• _YOUR INSTRUCTIONS_:
Please make an exact copy of the listing, without the pictures.

• _RECORDS SHOWN_:
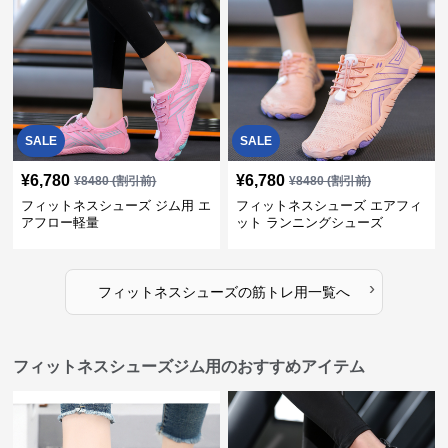
SALE
SALE
¥
6,780
¥
6,780
¥
8480
(割引前)
¥
8480
(割引前)
フィットネスシューズ ジム用 エ
フィットネスシューズ エアフィ
アフロー軽量
ット ランニングシューズ
›
フィットネスシューズ
の
筋トレ用
一覧へ
フィットネスシューズジム用のおすすめアイテム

• _SOLUTION TO THIS PROBLEM_:
SALE
SALE
¥
6,780
¥
6,780
¥
8480
(割引前)
¥
8480
(割引前)
フィットネスシューズ ジム用 エ
フィットネスシューズ エアフィ
アフロー軽量
ット ランニングシューズ
›
フィットネスシューズ
の
筋トレ用
一覧へ
フィットネスシューズジム用のおすすめアイテム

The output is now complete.